WHAT YOU ARE ASKED TO DO »
Reproduce the material below verbatim, from its first line through the line containing "0.179080, 0.738902, -0.100256]]", and omit the pictures.

DATA FOR PROCESSING »
##########
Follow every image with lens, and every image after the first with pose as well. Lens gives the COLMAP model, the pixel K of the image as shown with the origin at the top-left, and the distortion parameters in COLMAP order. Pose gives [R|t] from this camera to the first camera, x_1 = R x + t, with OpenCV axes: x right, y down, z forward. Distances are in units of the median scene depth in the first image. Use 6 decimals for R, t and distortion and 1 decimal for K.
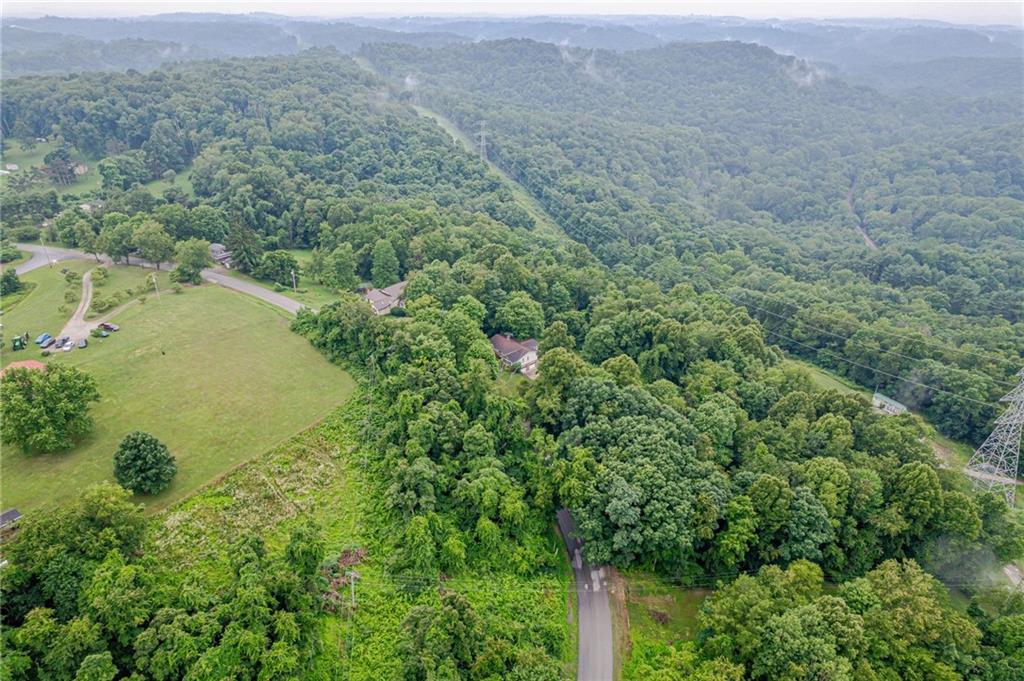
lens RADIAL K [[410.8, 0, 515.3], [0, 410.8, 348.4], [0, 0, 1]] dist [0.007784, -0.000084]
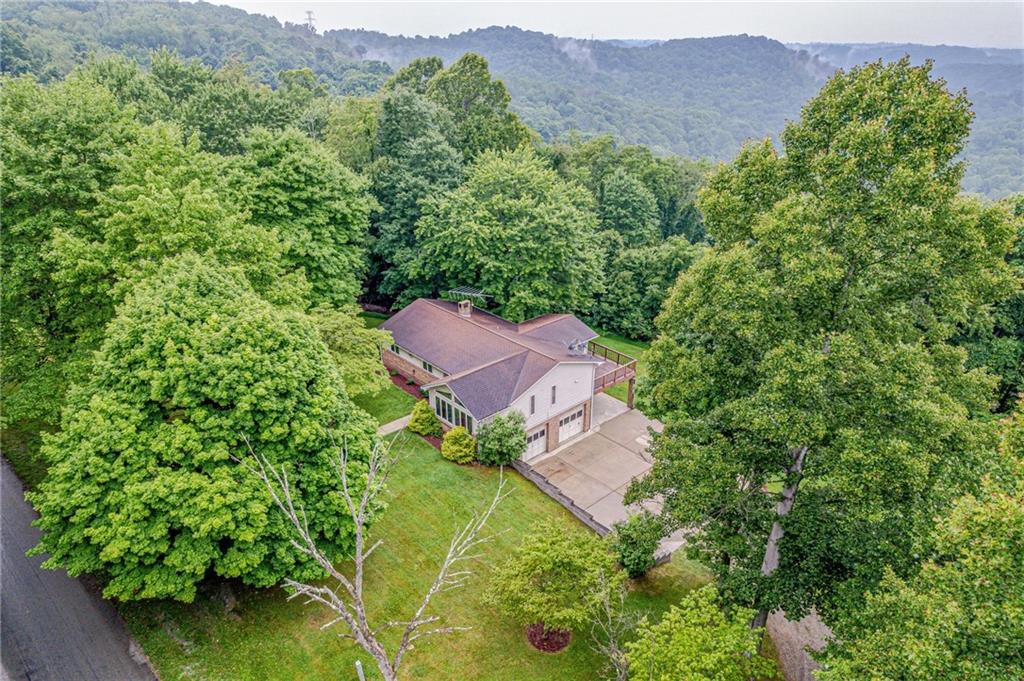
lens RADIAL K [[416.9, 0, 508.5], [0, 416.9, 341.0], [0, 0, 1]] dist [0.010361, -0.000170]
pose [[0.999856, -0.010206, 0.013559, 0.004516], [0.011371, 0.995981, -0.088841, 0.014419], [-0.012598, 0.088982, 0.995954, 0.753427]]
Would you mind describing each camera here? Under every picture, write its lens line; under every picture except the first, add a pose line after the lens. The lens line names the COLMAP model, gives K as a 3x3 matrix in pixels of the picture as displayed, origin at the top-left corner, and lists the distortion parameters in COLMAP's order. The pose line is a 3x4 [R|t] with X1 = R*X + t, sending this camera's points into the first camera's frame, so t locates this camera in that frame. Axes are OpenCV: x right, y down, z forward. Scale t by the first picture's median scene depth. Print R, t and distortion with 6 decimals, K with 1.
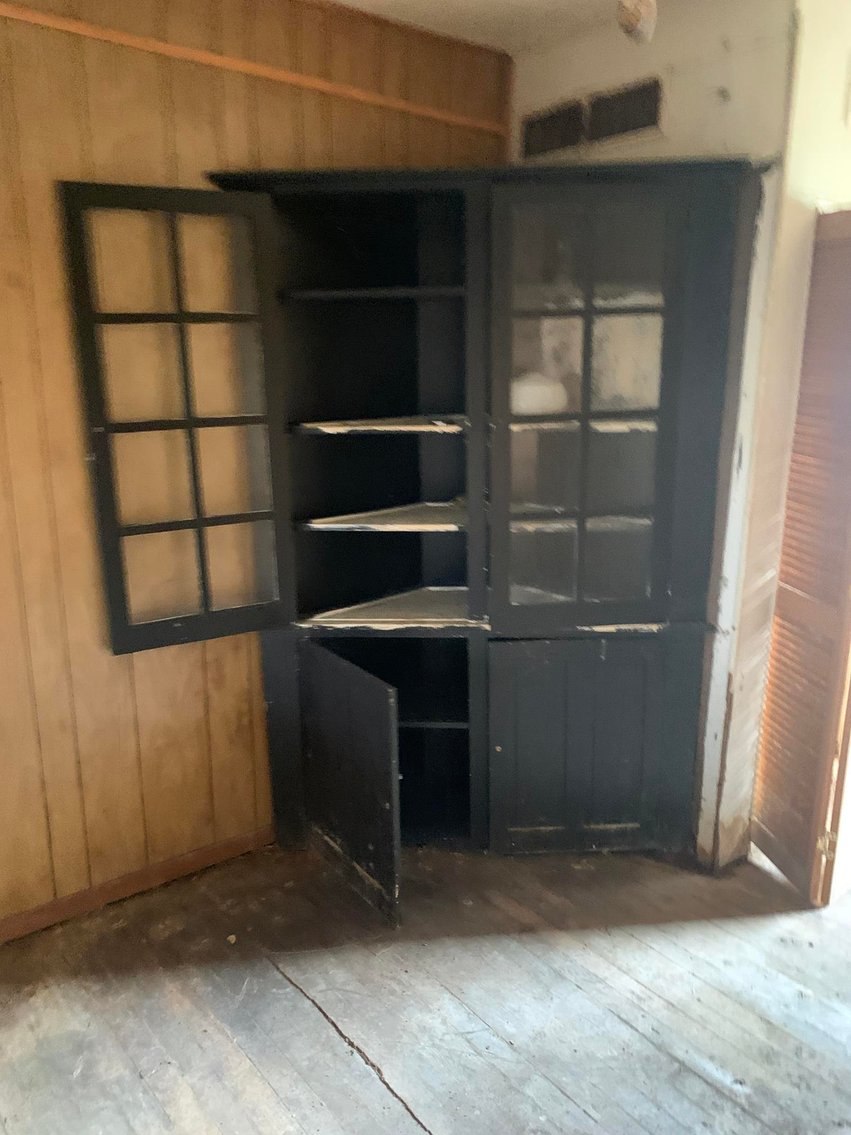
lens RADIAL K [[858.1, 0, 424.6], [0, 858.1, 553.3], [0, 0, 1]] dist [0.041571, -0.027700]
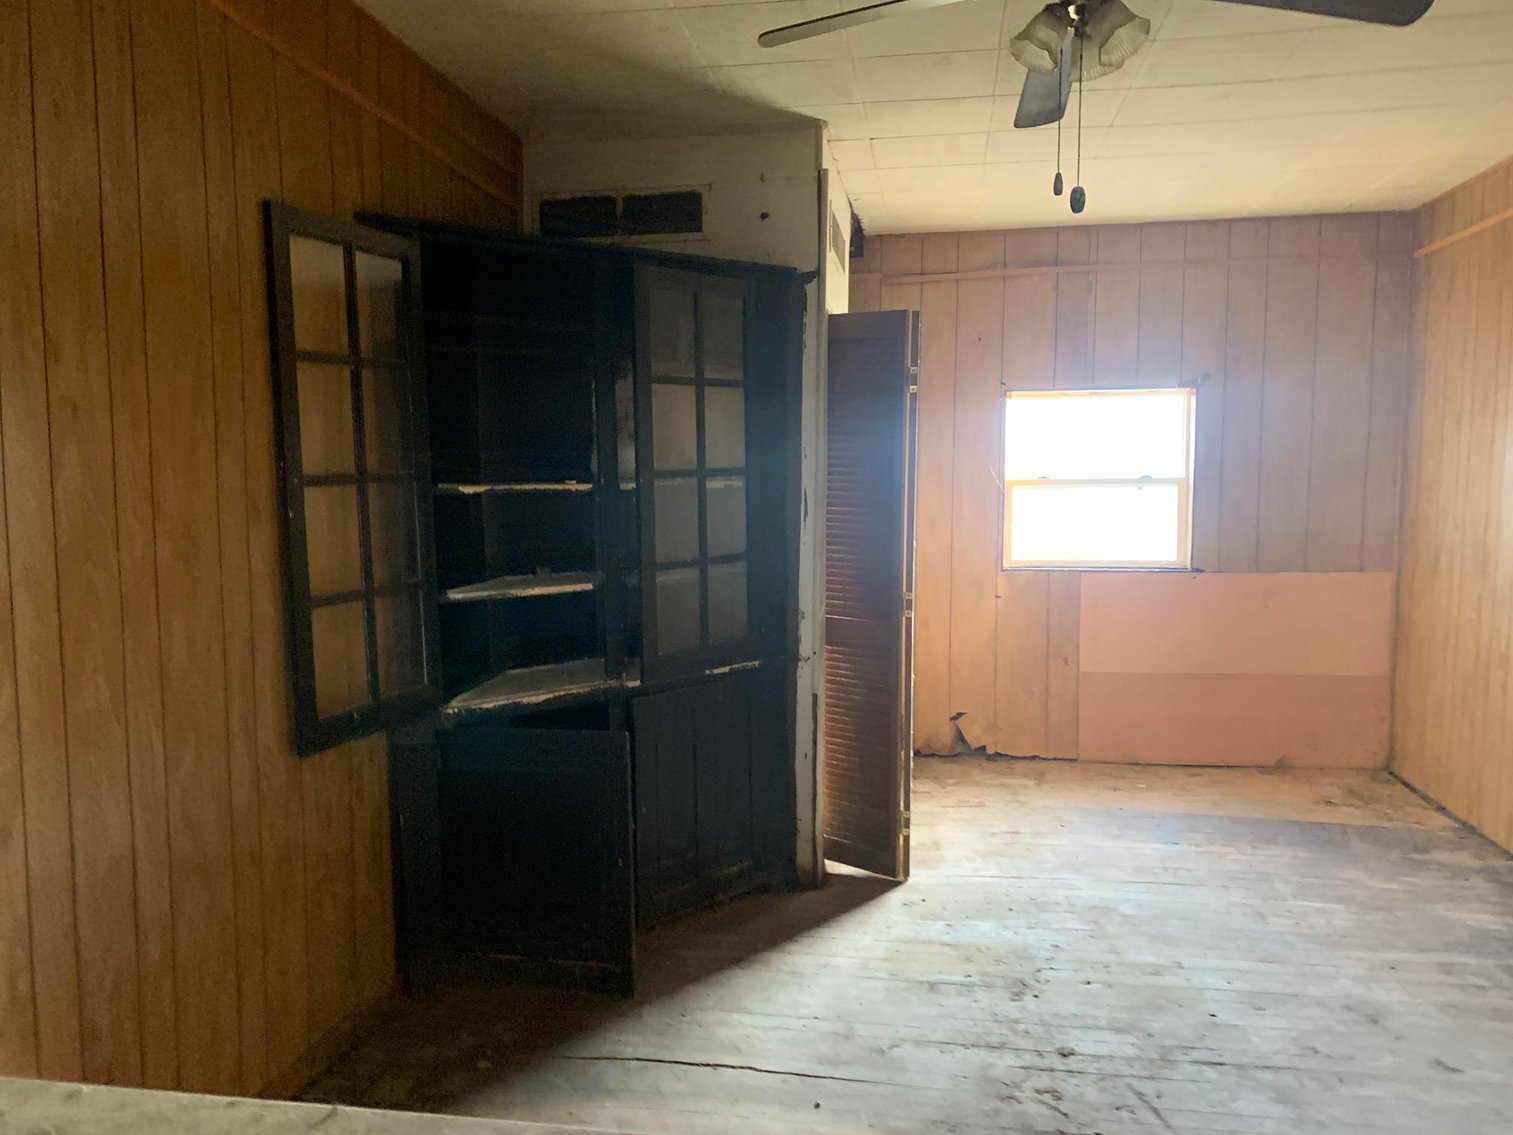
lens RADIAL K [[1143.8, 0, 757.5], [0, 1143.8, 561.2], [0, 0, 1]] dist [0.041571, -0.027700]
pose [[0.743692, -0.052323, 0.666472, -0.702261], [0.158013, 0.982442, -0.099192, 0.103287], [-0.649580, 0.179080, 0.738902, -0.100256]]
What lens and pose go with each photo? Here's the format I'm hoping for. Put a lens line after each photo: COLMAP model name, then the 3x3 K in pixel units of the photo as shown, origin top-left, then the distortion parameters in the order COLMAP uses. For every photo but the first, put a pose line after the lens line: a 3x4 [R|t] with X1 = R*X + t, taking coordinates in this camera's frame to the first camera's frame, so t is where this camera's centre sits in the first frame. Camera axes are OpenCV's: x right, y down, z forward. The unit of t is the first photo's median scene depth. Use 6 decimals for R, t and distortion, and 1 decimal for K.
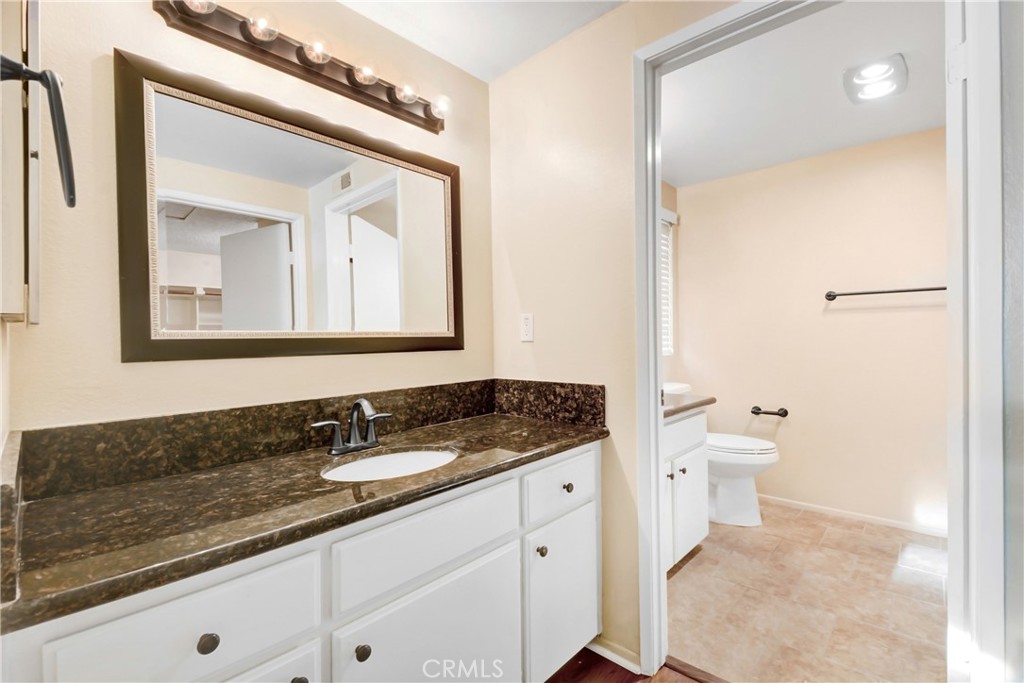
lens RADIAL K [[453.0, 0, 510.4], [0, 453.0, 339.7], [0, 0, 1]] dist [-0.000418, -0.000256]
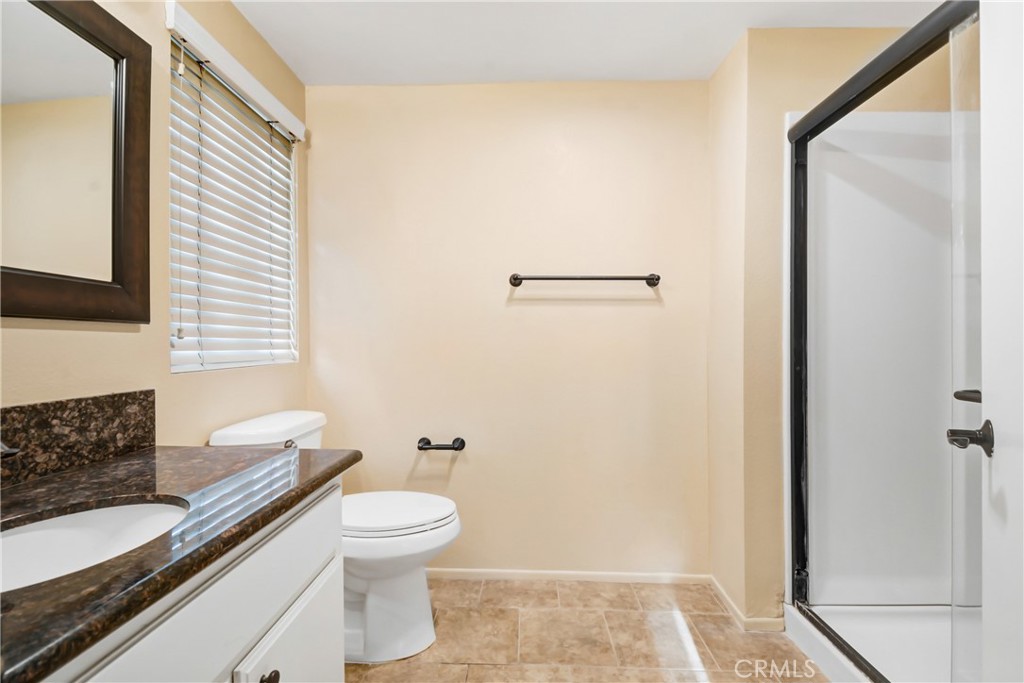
##########
RESULT OF THIS EXERCISE »
Follow every image with lens, and every image after the first with pose as well. Lens gives the COLMAP model, the pixel K of the image as shown with the origin at the top-left, and the distortion parameters in COLMAP order. Pose gives [R|t] from this camera to the first camera, x_1 = R x + t, with OpenCV axes: x right, y down, z forward. Distances are in units of the median scene depth in the first image. Use 6 decimals for R, t and distortion and 1 decimal for K.
lens RADIAL K [[410.8, 0, 515.3], [0, 410.8, 348.4], [0, 0, 1]] dist [0.007784, -0.000084]
lens RADIAL K [[416.9, 0, 508.5], [0, 416.9, 341.0], [0, 0, 1]] dist [0.010361, -0.000170]
pose [[0.999856, -0.010206, 0.013559, 0.004516], [0.011371, 0.995981, -0.088841, 0.014419], [-0.012598, 0.088982, 0.995954, 0.753427]]
Would you mind describing each camera here? Under every picture, write its lens line; under every picture except the first, add a pose line after the lens. The lens line names the COLMAP model, gives K as a 3x3 matrix in pixels of the picture as displayed, origin at the top-left corner, and lists the distortion parameters in COLMAP's order. The pose line is a 3x4 [R|t] with X1 = R*X + t, sending this camera's points into the first camera's frame, so t locates this camera in that frame. Axes are OpenCV: x right, y down, z forward. Scale t by the first picture's median scene depth. Print R, t and distortion with 6 decimals, K with 1.
lens RADIAL K [[858.1, 0, 424.6], [0, 858.1, 553.3], [0, 0, 1]] dist [0.041571, -0.027700]
lens RADIAL K [[1143.8, 0, 757.5], [0, 1143.8, 561.2], [0, 0, 1]] dist [0.041571, -0.027700]
pose [[0.743692, -0.052323, 0.666472, -0.702261], [0.158013, 0.982442, -0.099192, 0.103287], [-0.649580, 0.179080, 0.738902, -0.100256]]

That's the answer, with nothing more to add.